--- READING TEXT ---

We hear the narrator, Kevin Nealon, talking about how boyfriends can turn into tantric porn stars after going vegan and referring to the site which tells you how to live with this now predatory wild man. Uh…what?
Do we really want to promote boyfriends literally incapacitating their girlfriends with sex so rough that it leaves them in neck braces and limping through the neighborhood? Really PETA?
Replace that girlfriend with a pig and imagine the outrage! I know it’s an ad campaign but let me tell you if going vegan meant my husband would leave me looking like I’d been run through a knothole backwards I can tell you that steak would be going right to the top of my King Sooper’s list.
Even worse is the perpetuation of rape being ok in some form or other. Well sure it’s rape but hey he is eating vegan so doesn’t that make it ok? I for one am truly glad he saved a chicken’s ass but not at the expense of his girlfriend’s!

---

DIRECTIONS ->
[a] According to the piece on the PETA vegan ad, who narrates the ad?
[b] Pick up the piece on the PETA vegan ad after its last sentence and keep writing it.
The material after the text isn't needed for anything here.

--- INFORMATION PROVIDED ---

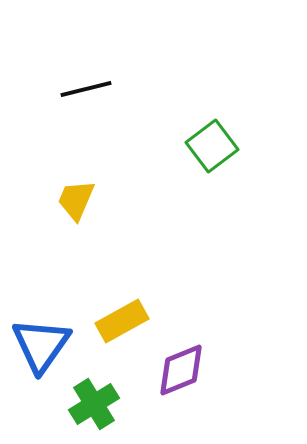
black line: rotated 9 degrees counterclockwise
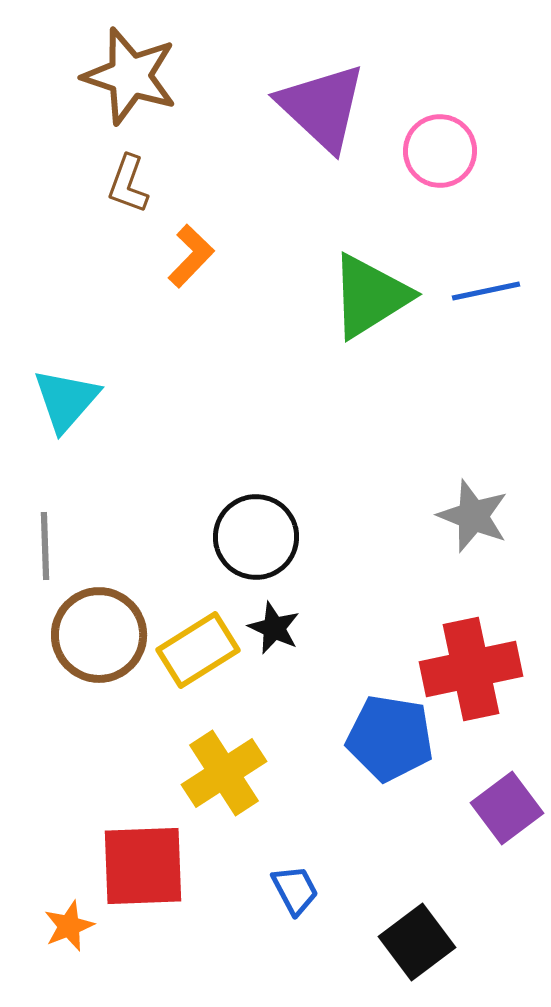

---

ANSWERS TO EACH TASK ->
[a] Kevin Nealon narrates the ad.

[b]
C’mon PETA, you can and have done better than this. Let’s not harm anything with a face, girlfriends especially, while we’re cleaning up our eating habits shall we? Remove this ad and go back to the drawing board. I can see how on the surface, if the writers had never been impacted by sexual violence, which is frankly hard to imagine, that this might look clever and funny and dare I say, hip.
It isn’t. It’s dangerous.
PETA please don’t make me start a petition on Change.org against this campaign when I have already signed so many petitions in support of animals and the work you do on their behalf. Along with handing over many of my hard earned dollars to keep you going, I might add.
I have one hyphenated word for your writers/marketing team: Do-over.